Manifold Partition Discriminant Analysis
This work addresses the problem of improving supervised dimensionality reduction for machine learning practitioners by better capturing within-class similarity and inter-class separation, representing an incremental improvement over existing graph Laplacian methods.
The paper proposes Manifold Partition Discriminant Analysis (MPDA), a supervised dimensionality reduction algorithm. It aims to find a linear embedding where within-class similarity aligns with local manifold variation and different classes are separated. The method improves within-class similarity by representing the data manifold in a piecewise manner, leading to improved dimensionality reduction performance on real-world datasets.

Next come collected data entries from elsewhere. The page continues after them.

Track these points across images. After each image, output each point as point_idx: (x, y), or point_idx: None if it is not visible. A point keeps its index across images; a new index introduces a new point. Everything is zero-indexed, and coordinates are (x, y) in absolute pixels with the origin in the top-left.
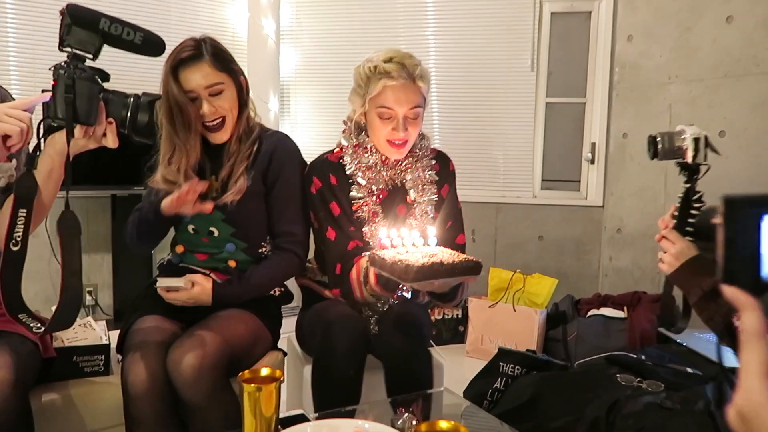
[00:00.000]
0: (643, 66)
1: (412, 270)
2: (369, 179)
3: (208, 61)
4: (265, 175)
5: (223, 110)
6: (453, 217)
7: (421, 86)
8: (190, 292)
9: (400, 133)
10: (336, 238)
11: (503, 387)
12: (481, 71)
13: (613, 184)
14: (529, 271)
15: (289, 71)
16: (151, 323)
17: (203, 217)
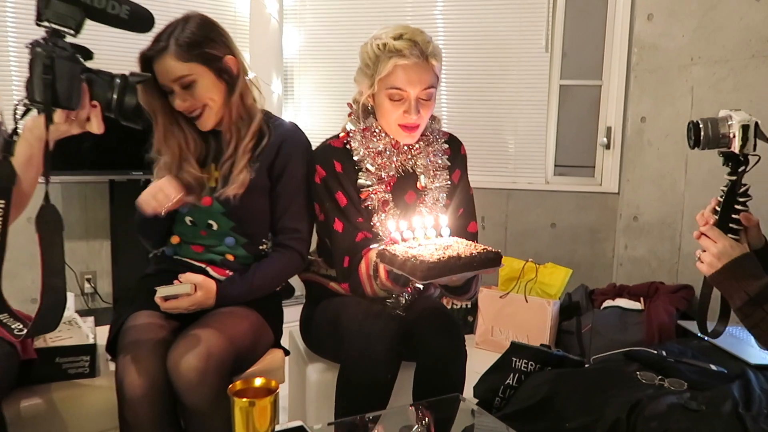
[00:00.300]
0: (663, 47)
1: (426, 266)
2: (378, 165)
3: (172, 54)
4: (271, 168)
5: (198, 102)
6: (464, 204)
7: (434, 65)
8: (193, 297)
9: (412, 116)
10: (343, 230)
11: (516, 383)
12: (492, 51)
13: (629, 170)
14: (541, 260)
15: (293, 52)
16: (145, 320)
17: (202, 210)
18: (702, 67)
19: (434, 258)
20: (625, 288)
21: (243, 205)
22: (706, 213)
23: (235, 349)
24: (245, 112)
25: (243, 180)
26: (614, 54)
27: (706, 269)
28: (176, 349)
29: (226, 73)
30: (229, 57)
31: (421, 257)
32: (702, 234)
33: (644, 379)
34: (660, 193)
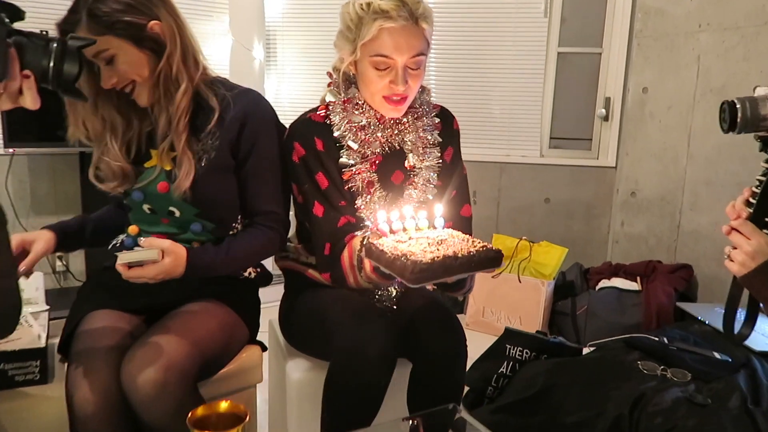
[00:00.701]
0: (669, 12)
1: (418, 268)
2: (362, 142)
3: (84, 27)
4: (235, 145)
5: (124, 77)
6: (457, 185)
7: (424, 28)
8: (161, 264)
9: (399, 87)
10: (324, 215)
11: (510, 372)
12: (487, 15)
13: (629, 143)
14: (534, 236)
15: (276, 15)
16: (100, 322)
17: (160, 196)
18: (710, 34)
19: (427, 257)
20: (622, 267)
21: (204, 189)
22: (738, 205)
23: (201, 355)
24: (172, 82)
25: (186, 169)
26: (616, 20)
27: (737, 269)
28: (132, 360)
29: (151, 41)
30: (154, 22)
31: (412, 256)
32: (733, 229)
33: (646, 369)
34: (660, 168)
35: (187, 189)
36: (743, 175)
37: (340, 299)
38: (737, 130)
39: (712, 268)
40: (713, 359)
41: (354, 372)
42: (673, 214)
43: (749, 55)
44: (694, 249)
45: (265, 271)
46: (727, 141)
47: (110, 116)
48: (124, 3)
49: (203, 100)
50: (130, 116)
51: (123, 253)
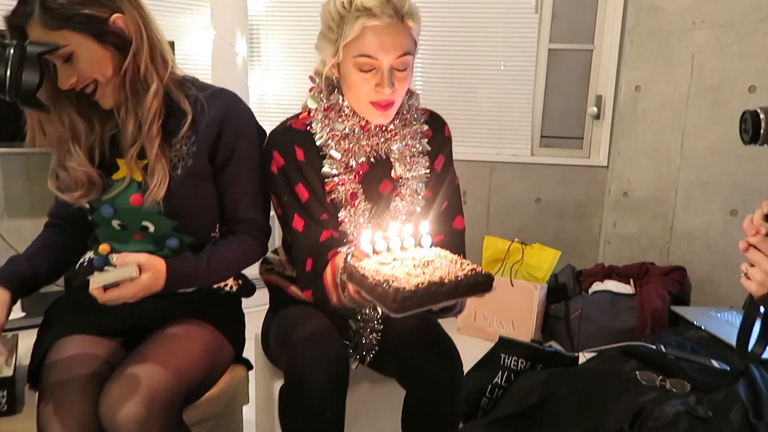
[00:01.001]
0: (663, 8)
1: (401, 296)
2: (345, 151)
3: (38, 21)
4: (213, 151)
5: (85, 76)
6: (449, 196)
7: (411, 26)
8: (140, 281)
9: (386, 90)
10: (305, 228)
11: (505, 382)
12: (477, 11)
13: (621, 142)
14: (525, 236)
15: (259, 8)
16: (73, 349)
17: (131, 211)
18: (705, 31)
19: (411, 284)
20: (614, 269)
21: (182, 199)
22: (756, 220)
23: (186, 383)
24: (140, 82)
25: (160, 178)
26: (608, 15)
27: (755, 288)
28: (111, 394)
29: (114, 35)
30: (117, 16)
31: (395, 281)
32: (751, 245)
33: (644, 380)
34: (653, 168)
35: (159, 199)
36: (738, 176)
37: (304, 317)
38: (760, 142)
39: (706, 270)
40: (712, 368)
41: (295, 400)
42: (666, 215)
43: (745, 54)
44: (687, 250)
45: (246, 283)
46: (721, 141)
47: (71, 119)
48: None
49: (174, 102)
50: (92, 119)
51: (95, 275)
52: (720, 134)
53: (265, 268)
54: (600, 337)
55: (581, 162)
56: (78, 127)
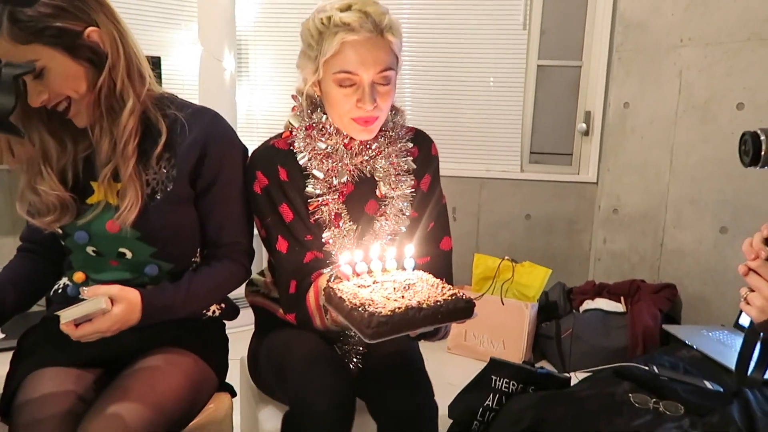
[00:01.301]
0: (650, 26)
1: (376, 321)
2: (328, 171)
3: (6, 34)
4: (195, 174)
5: (57, 93)
6: (435, 217)
7: (391, 41)
8: (113, 314)
9: (367, 106)
10: (288, 250)
11: (496, 405)
12: (465, 28)
13: (610, 158)
14: (515, 253)
15: (248, 23)
16: (46, 385)
17: (108, 237)
18: (692, 49)
19: (388, 309)
20: (605, 286)
21: (162, 223)
22: (756, 243)
23: (167, 419)
24: (115, 99)
25: (131, 200)
26: (596, 33)
27: (755, 314)
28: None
29: (88, 50)
30: (92, 29)
31: (371, 306)
32: (751, 270)
33: (637, 403)
34: (643, 184)
35: (129, 223)
36: (728, 193)
37: (299, 341)
38: (760, 164)
39: (696, 288)
40: (705, 389)
41: (305, 427)
42: (656, 232)
43: (732, 71)
44: (677, 268)
45: (230, 305)
46: (710, 158)
47: (41, 139)
48: (54, 5)
49: (150, 121)
50: (64, 139)
51: (64, 311)
52: (709, 151)
53: (251, 290)
54: (592, 356)
55: (571, 178)
56: (49, 148)
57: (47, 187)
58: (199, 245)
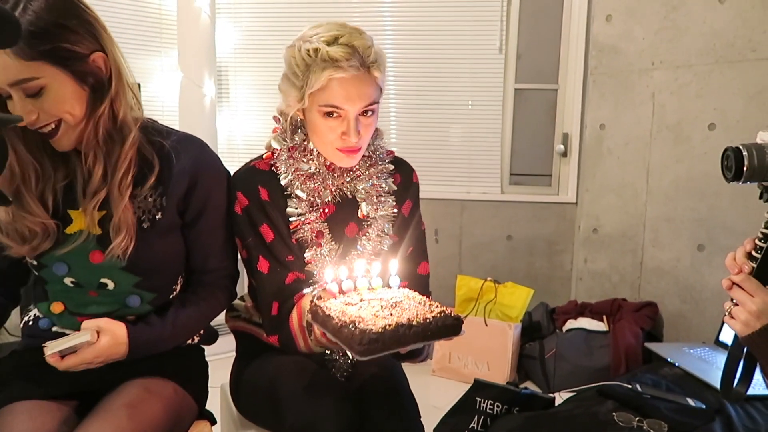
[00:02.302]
0: (623, 49)
1: (367, 338)
2: (311, 191)
3: (10, 50)
4: (185, 204)
5: (51, 114)
6: (414, 242)
7: (377, 76)
8: (98, 346)
9: (351, 139)
10: (270, 271)
11: (481, 427)
12: (444, 53)
13: (588, 179)
14: (497, 273)
15: (227, 50)
16: (20, 420)
17: (88, 267)
18: (664, 71)
19: (378, 326)
20: (588, 306)
21: (148, 254)
22: (739, 258)
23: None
24: (116, 129)
25: (127, 233)
26: (570, 56)
27: (740, 328)
28: None
29: (92, 76)
30: (98, 54)
31: (361, 323)
32: (735, 284)
33: (621, 421)
34: (621, 204)
35: (121, 256)
36: (702, 211)
37: (294, 368)
38: (743, 180)
39: (676, 305)
40: (688, 407)
41: None
42: (635, 251)
43: (702, 93)
44: (657, 286)
45: (209, 331)
46: (684, 177)
47: (20, 159)
48: (56, 22)
49: (140, 151)
50: (43, 162)
51: (50, 343)
52: (683, 170)
53: (231, 315)
54: (575, 376)
55: (550, 199)
56: (28, 170)
57: (28, 213)
58: (181, 273)
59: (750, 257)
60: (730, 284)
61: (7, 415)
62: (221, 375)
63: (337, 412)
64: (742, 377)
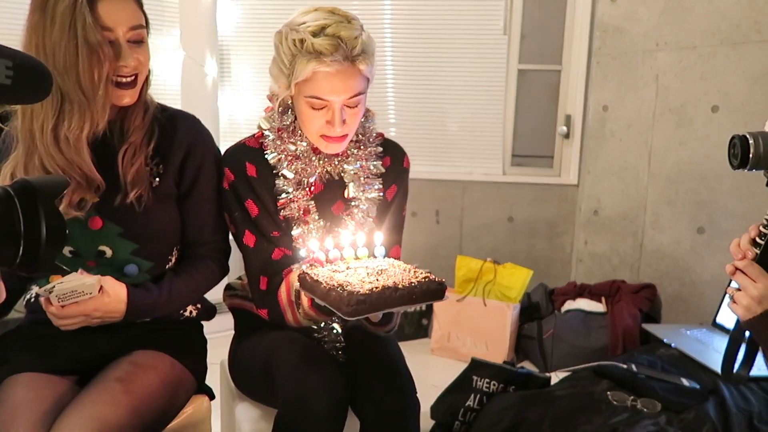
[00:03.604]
0: (627, 30)
1: (355, 299)
2: (298, 171)
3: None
4: (180, 173)
5: (141, 65)
6: (392, 227)
7: (362, 69)
8: (100, 300)
9: (336, 129)
10: (256, 245)
11: (478, 405)
12: (446, 33)
13: (590, 161)
14: (498, 255)
15: (229, 29)
16: (21, 392)
17: (87, 234)
18: (668, 53)
19: (365, 288)
20: (586, 287)
21: (147, 220)
22: (743, 244)
23: (141, 421)
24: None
25: (141, 178)
26: (575, 37)
27: (741, 312)
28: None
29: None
30: None
31: (349, 286)
32: (738, 270)
33: (616, 401)
34: (622, 187)
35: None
36: (703, 194)
37: (286, 342)
38: (749, 167)
39: (675, 288)
40: (682, 387)
41: (299, 428)
42: (636, 233)
43: (706, 75)
44: (657, 268)
45: (206, 305)
46: (686, 160)
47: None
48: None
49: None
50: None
51: (57, 285)
52: (685, 153)
53: (229, 294)
54: (573, 356)
55: (552, 181)
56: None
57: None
58: (176, 244)
59: (754, 243)
60: (733, 269)
61: (9, 387)
62: (221, 352)
63: (329, 384)
64: (744, 361)
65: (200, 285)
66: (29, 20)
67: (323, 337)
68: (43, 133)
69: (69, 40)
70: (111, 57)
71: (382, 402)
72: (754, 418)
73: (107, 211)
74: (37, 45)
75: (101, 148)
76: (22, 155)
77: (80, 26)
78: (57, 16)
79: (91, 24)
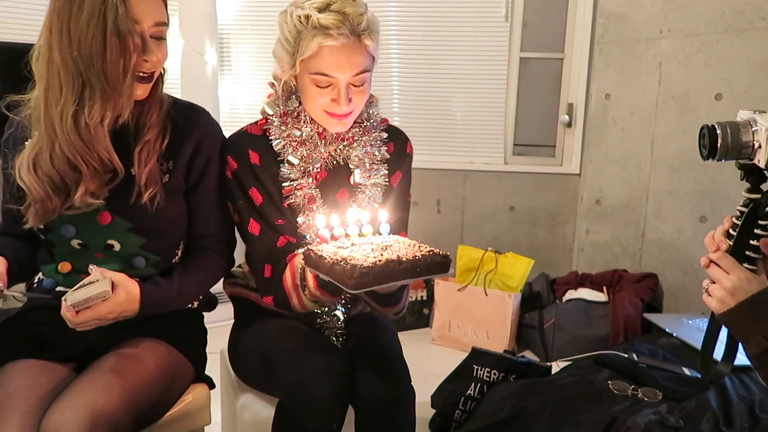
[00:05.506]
0: (630, 18)
1: (358, 272)
2: (303, 157)
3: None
4: (189, 167)
5: (160, 63)
6: (399, 210)
7: (368, 45)
8: (115, 300)
9: (342, 107)
10: (261, 233)
11: (478, 394)
12: (448, 21)
13: (592, 150)
14: (499, 244)
15: (229, 16)
16: (17, 378)
17: (96, 229)
18: (671, 40)
19: (369, 262)
20: (588, 276)
21: (157, 216)
22: (717, 236)
23: (135, 407)
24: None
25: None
26: (577, 25)
27: (716, 305)
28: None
29: None
30: None
31: (352, 260)
32: (712, 262)
33: (616, 389)
34: (624, 176)
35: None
36: (706, 183)
37: (288, 331)
38: (717, 157)
39: (677, 277)
40: (683, 376)
41: (300, 415)
42: (638, 222)
43: (710, 62)
44: (658, 257)
45: (208, 296)
46: (689, 148)
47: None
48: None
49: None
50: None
51: (69, 293)
52: (688, 142)
53: (229, 282)
54: (574, 345)
55: (554, 170)
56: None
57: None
58: (182, 238)
59: (727, 235)
60: (708, 262)
61: (7, 373)
62: (222, 342)
63: (329, 371)
64: (725, 357)
65: (208, 278)
66: (53, 3)
67: (324, 323)
68: (63, 120)
69: (97, 27)
70: (139, 49)
71: (375, 390)
72: (755, 407)
73: (117, 207)
74: (60, 30)
75: (115, 144)
76: (45, 143)
77: (111, 15)
78: (86, 3)
79: (123, 14)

We propose a novel algorithm for supervised dimensionality reduction named Manifold Partition Discriminant Analysis (MPDA). It aims to find a linear embedding space where the within-class similarity is achieved along the direction that is consistent with the local variation of the data manifold, while nearby data belonging to different classes are well separated. By partitioning the data manifold into a number of linear subspaces and utilizing the first-order Taylor expansion, MPDA explicitly parameterizes the connections of tangent spaces and represents the data manifold in a piecewise manner. While graph Laplacian methods capture only the pairwise interaction between data points, our method capture both pairwise and higher order interactions (using regional consistency) between data points. This manifold representation can help to improve the measure of within-class similarity, which further leads to improved performance of dimensionality reduction. Experimental results on multiple real-world data sets demonstrate the effectiveness of the proposed method.